WORK REQUIRED »
Output the part of the drinking-songs text between "The Doors - Alabama" and "more for dessert?", inclusive, with every word and mark unchanged.

DOCUMENT EXCERPT »
▬▬▬▬▬▬

Tom Waits - Warm Beer and Cold Women
 
 
Cat Power - Lived in Bars
 
Tom Waits is a man, a very funny man who insults people by saying they have the IQ of a fence post. Men go to bars more than women. That's just a fact. Women get more shit for getting drunk than men do too (although not off LCD Soundsystem clearly). That's another fact. It's rubbish. Cat Power's Lived In Bars is the song that this list pivots on (and if you watch it your heart may break, in fact your heart may break just looking at her - he says rubbing his knees). She absolutely nails the love/hate relationship many of us have with booze. It draws a line under our working day (well, some start earlier), it relaxes, it helps us, it fucks us up. Stupid fucking t-shirts denigrating women say a beer is never jealous of another beer. But a beer always wants a threesome, a foursome, a fivesome, a fucking twenty fivesome. It sends us off to "the next whiskey bar" where we meet arrogant, topless, though admittedly quite talented posers like Jim Morrison. Then we come home and blame it on our mates or, in the case of Tom Waits, his piano. Terrible influence, those Steinways.
 
 
The Doors - Alabama Song
 
 
Tom Waits - The Piano Has Been Drinking
 
 
Johnny Cash - Sunday Morning Coming Down
 
Then we wake up, many coins in the bed, feeling like shit. Horny probably too (what's that all about?) and in danger of texting an ex. Kris Kristofferson nailed the feeling of wandering around with the entire Austrian army marching in your head looking for some solace, craving normality, missing those you left behind in a drunken haze. If you were happy in the haze of a drunken hour I feel bad for you son. I've got 99 problems but that's the main one. And if the beer you had for breakfast wasn't bad, why not have one more for dessert?
 
Men with broken hearts go to pubs to stare into space and talk to other men with broken hearts (again, I know women have it tougher) and hopefully find someone to mend their broken heart. But Rhonda can't help you and football gets boring, quiz nights elicit some warm glow, but eventually you will stare into the cold dark void of misery and accept that the country musicians were right all along. When it comes to heartbreak these Stetson hatted fuckers now you can't drown it - but they know you will try too.

▬▬▬▬▬▬

(Stored data entries)
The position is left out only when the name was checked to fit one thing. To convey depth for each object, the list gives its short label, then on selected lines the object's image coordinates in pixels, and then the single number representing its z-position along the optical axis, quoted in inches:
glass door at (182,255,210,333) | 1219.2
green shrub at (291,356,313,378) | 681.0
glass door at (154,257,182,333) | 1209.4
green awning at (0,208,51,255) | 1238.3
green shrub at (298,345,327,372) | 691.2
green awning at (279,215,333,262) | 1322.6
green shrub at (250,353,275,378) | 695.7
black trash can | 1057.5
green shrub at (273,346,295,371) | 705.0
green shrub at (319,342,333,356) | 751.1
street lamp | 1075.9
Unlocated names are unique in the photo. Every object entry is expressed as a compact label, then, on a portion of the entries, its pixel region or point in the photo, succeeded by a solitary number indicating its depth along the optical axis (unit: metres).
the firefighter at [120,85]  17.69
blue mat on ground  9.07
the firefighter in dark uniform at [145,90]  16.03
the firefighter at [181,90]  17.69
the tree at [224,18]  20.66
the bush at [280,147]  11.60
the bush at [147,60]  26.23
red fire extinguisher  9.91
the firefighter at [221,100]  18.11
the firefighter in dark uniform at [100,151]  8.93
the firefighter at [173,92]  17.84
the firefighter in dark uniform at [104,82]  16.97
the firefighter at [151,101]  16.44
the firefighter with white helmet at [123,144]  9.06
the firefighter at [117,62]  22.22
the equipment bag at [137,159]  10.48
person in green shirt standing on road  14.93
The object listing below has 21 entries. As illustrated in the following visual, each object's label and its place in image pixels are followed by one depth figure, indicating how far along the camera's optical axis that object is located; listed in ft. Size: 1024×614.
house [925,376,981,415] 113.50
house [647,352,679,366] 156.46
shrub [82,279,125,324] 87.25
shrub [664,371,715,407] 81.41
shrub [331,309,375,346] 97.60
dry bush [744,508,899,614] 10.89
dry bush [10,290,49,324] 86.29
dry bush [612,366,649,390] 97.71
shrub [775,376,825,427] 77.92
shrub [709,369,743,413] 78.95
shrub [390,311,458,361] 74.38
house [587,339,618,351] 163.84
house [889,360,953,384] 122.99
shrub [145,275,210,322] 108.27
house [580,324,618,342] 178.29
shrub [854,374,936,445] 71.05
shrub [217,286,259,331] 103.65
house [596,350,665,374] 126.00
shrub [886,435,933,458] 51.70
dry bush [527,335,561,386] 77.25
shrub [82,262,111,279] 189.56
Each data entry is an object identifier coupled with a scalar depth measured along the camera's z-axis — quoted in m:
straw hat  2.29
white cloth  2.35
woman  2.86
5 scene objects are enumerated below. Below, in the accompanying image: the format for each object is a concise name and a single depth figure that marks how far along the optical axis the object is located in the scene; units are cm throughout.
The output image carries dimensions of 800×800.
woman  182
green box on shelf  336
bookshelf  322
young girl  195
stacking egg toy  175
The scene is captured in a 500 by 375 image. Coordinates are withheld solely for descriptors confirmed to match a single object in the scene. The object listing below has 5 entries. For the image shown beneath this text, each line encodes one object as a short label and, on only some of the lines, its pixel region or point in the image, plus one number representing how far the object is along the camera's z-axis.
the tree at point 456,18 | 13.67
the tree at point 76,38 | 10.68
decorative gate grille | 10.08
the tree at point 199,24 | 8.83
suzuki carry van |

▬▬▬▬▬▬

RESULT »
The Doors - Alabama Song
 
 
Tom Waits - The Piano Has Been Drinking
 
 
Johnny Cash - Sunday Morning Coming Down
 
Then we wake up, many coins in the bed, feeling like shit. Horny probably too (what's that all about?) and in danger of texting an ex. Kris Kristofferson nailed the feeling of wandering around with the entire Austrian army marching in your head looking for some solace, craving normality, missing those you left behind in a drunken haze. If you were happy in the haze of a drunken hour I feel bad for you son. I've got 99 problems but that's the main one. And if the beer you had for breakfast wasn't bad, why not have one more for dessert?